Serif fonts for body text are great for print, not so much for the  
web. Especially as small as you have the text. I'd have to really,  
really want to read the article to muddle through all that smallish  
serif text. The monitor takes that text and breaks those little serifs  
into pixels. Instead of the serifs causing the characters to flow into  
each other, as in print, they just get clunky. On a PC - which tends  
to thin out the strokes - they're even worse, unless people know how  
to set their anti-aliasing (most older users I deal with are lucky to  
know how to turn on their computer). Unless your target market is the  
twentyish crowd...I'm thinking your demographic is spread out along  
the age continuum a little more than that.

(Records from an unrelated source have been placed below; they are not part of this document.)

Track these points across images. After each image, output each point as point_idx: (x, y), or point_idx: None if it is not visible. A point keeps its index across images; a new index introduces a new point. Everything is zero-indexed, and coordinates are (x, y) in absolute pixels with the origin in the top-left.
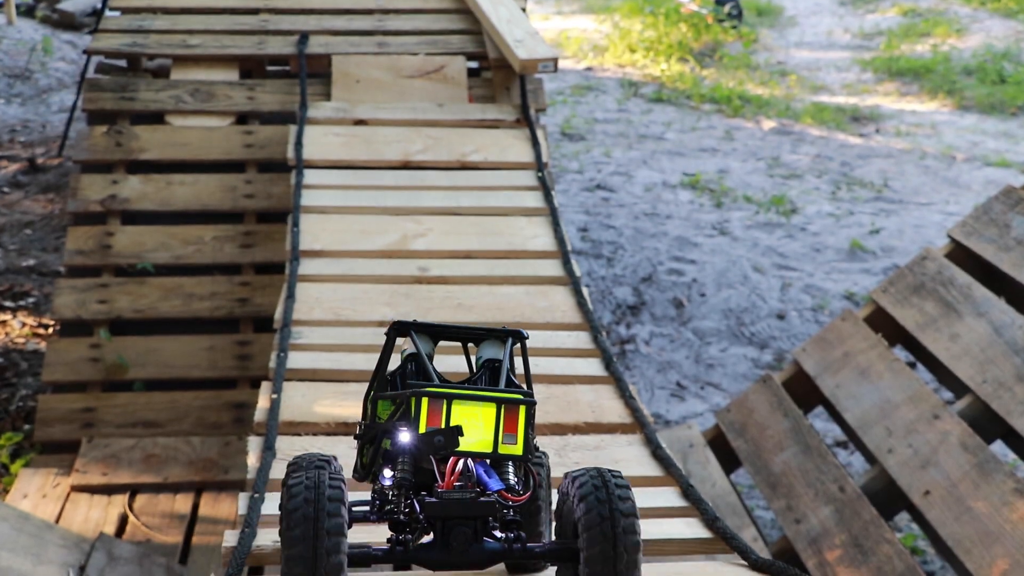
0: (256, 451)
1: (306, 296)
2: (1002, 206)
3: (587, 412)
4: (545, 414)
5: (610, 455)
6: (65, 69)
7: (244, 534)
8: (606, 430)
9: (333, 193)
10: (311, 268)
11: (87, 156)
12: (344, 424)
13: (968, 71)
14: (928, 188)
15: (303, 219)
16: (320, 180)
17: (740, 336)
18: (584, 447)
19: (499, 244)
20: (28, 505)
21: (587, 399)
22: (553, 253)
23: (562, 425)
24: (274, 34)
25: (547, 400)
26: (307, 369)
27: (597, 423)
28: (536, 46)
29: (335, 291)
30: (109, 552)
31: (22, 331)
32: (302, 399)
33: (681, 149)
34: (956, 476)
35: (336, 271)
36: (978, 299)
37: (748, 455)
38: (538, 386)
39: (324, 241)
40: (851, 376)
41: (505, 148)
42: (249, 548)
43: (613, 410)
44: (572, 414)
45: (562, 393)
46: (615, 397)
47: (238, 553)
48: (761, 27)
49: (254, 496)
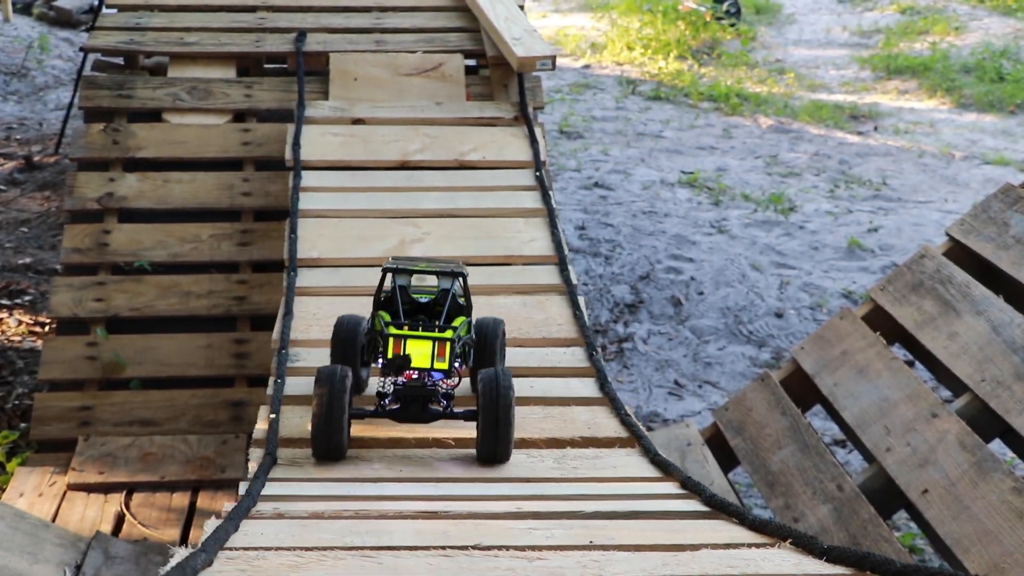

Serif headers are a great counterpoint to a sans-serif body.

Theresa

On Oct 2, 2009, at 3:45 PM, David Laakso wrote:

> Brian M. Curran wrote:
>>> Brian M. Curran wrote:
>>>
>>>> The site is www.locallaw11news.com
>>>>
>>>>
>>>
>>
>> Thank you for the reply. I was aware of that. I was wondering if  
>> there was a
>> way to proportionally reduce the space, to match the 8% text size  
>> reduction?
>> It seems that when I specified 92% that the text size reduced, by the
>> spacing between paragraphs did not???
>>
>>
>
>
>
>
>
> No there is not a way to do that.
>
> It is the same with CSS as it is with print typography. The size of  
> the
> type specified is the size of the glyphs of the font specified. The
> horizontal gutters between paragraphs and headings are set with more
> lead in hot-metal; and, they are set with a margin on the Web. In  
> other
> words there is no direct correlation between the font-size and the
> horizontal-gutters in CSS, other than the individual browser default  
> for
> margin. To kill the default margins add p {margin: 0 0 0 0;}. To  
> adjust
> the horizontal-gutter to suit your particular and quite peculiar
> personal concept of typographic taste, tweak the margin-bottom to  
> adjust
> the height of the gutter. In hot metal, you would have added or  
> removed
> lead.
>
> PS The purpose of typography is to make content readable.